One of the most amazing things about kids is that in spite of the fact that they lack context for much of the world around them, they aren’t panicked. They accept there are things they don’t know.
Kids are also very observant. I don’t mean this in the usual way. I mean that kids spend way more time than adults looking at the details of things. Maybe it’s because when an adult sees something, we know what it is and don’t waste time looking at it in detail. We put it in its category and move on. Maybe kids just have more time to observe stuff from the back seat of a car.
When I a kid in the late 1970s/early 1980s we had a board game called Bonkers. It had a 1970s-style design with explosion and lightning bolts and stars. I found it weird when I was a kid. It was pretty different from the other board games. All these years later, I was able to remember the general look of the game, even if I couldn’t remember the name of the game or anything else about it.
We also had kids plastic glasses featuring the Muppets. We got it at McDonald’s.
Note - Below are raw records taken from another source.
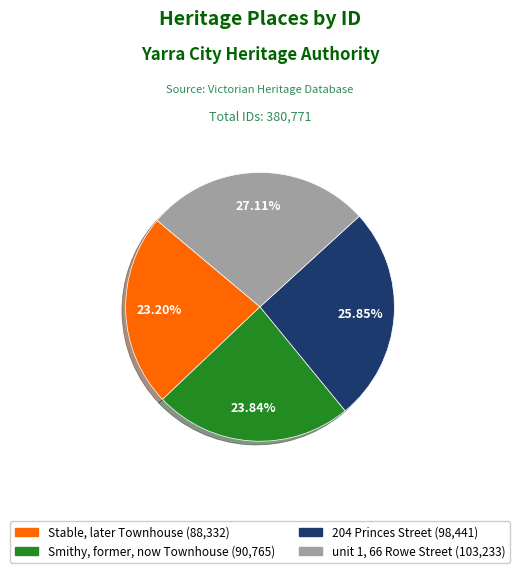

Is there a majority slice in this chart?

No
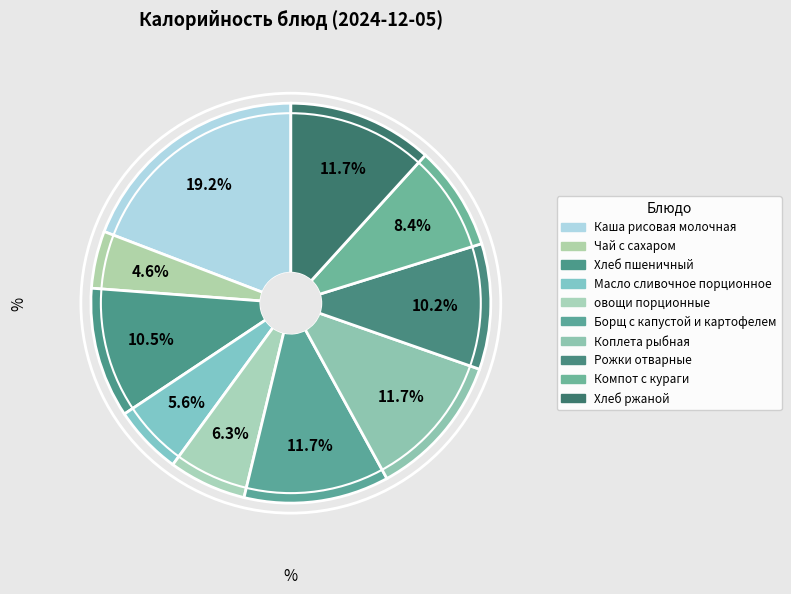

How many slices are in this pie chart?

10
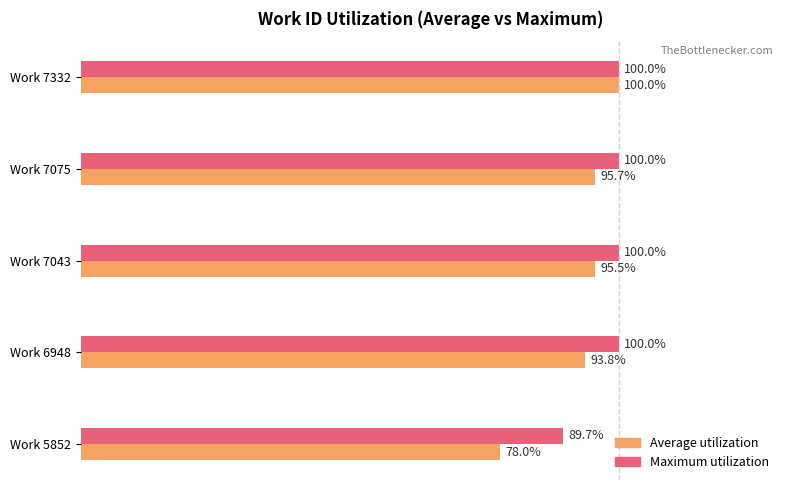

Is the value of Maximum utilization at Work 5852 greater than the value of Average utilization at Work 5852?

Yes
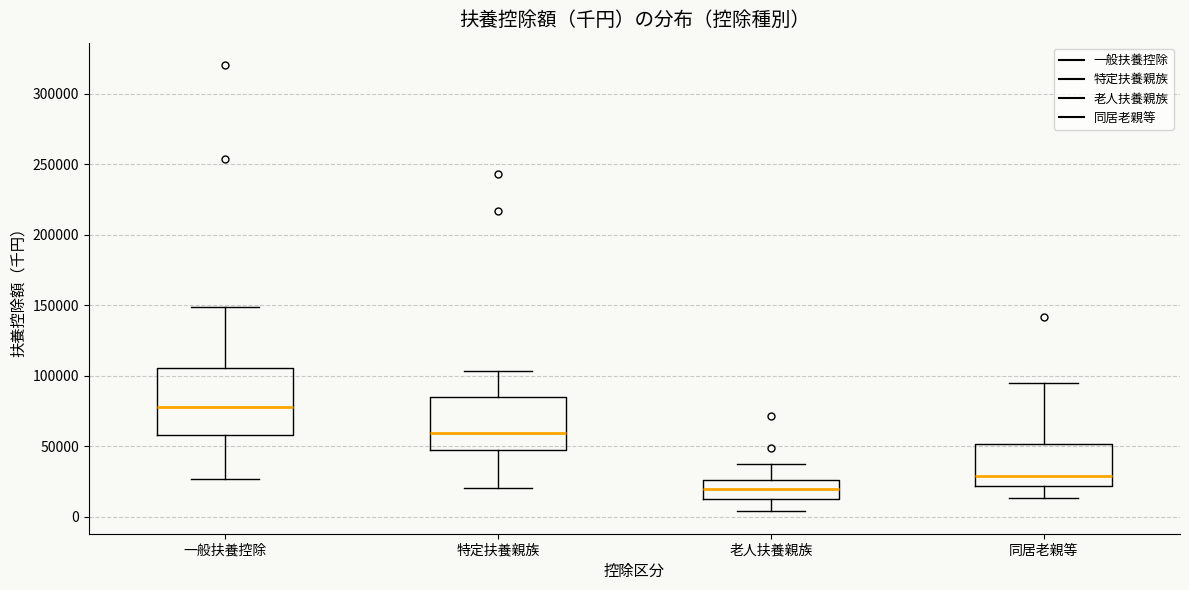

Reading left to right, transcribe this box plot: for each box, give where its median line is, the range the box spans, and where its two whiskers end, as read against the y-axis. The values are not printed on the chart, so give them approximately, as read against the axis.

一般扶養控除: median 80000, box 60000 to 105000, whiskers 25000 to 150000
特定扶養親族: median 60000, box 45000 to 85000, whiskers 20000 to 105000
老人扶養親族: median 20000, box 15000 to 25000, whiskers 5000 to 35000
同居老親等: median 30000, box 20000 to 50000, whiskers 15000 to 95000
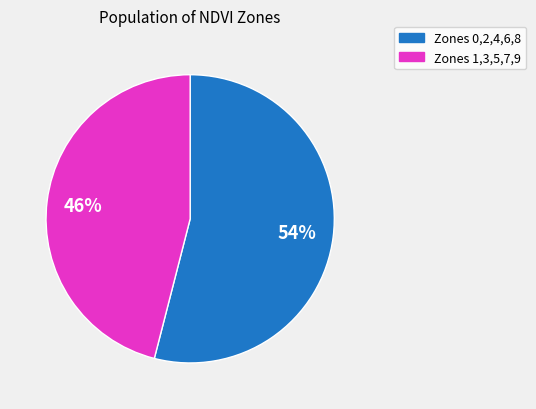

Count the number of slices in the pie.

2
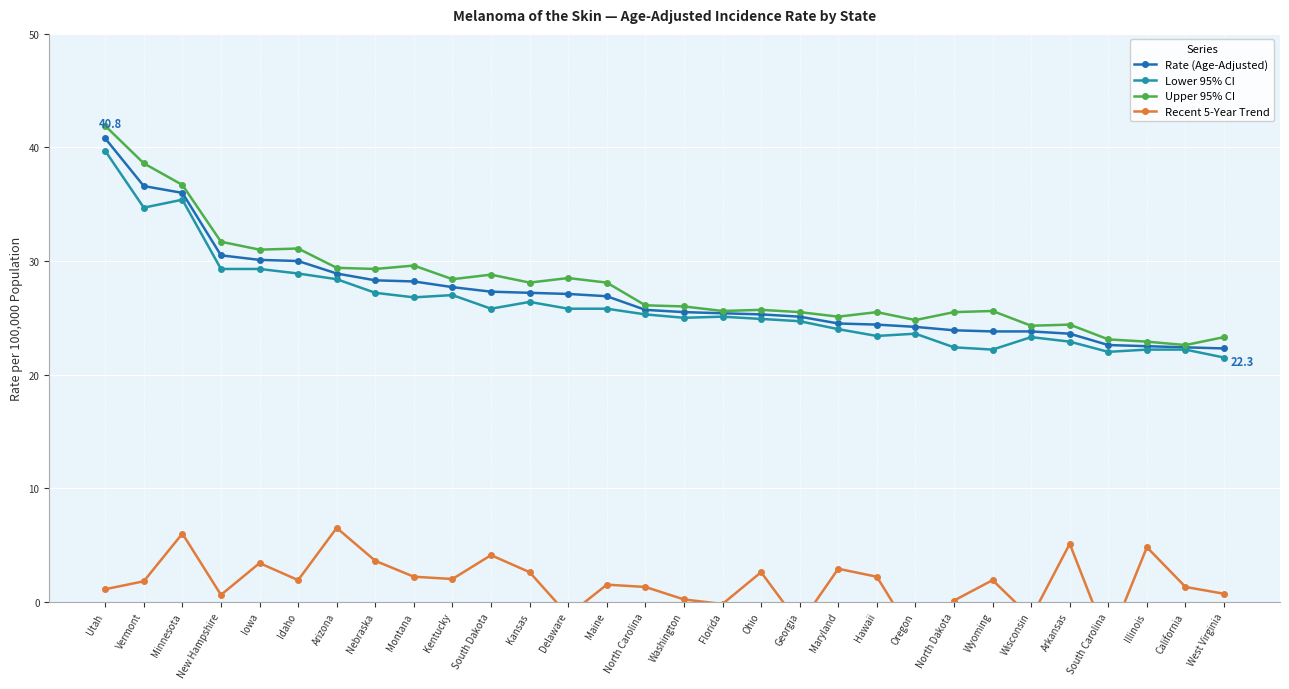

Where does the Rate (Age-Adjusted) series first go above 25?

Utah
The characters went all way around the glass and I remember slowly turning the glass and observing them. How many hours must I have looked at these at lunch and dinner? When I saw these at the Quechee Gorge Village antique store a few years ago, I froze. It’s not just that I hadn’t seen the glasses in a long time — it’s that I had practically done a PhD in the field of studying the images on these glasses.
Maybe the lesson is that we should take time to see the items around us: the shape of the grill on the computer speakers in your office, the interesting design on the cap of the Hi-Liter, the pattern on the roof tiles at work.
Or maybe not. Maybe kids have a gift that we lack. Because hard as I try, I’ll never observe that Olaf and Sven poster the same way my kids will.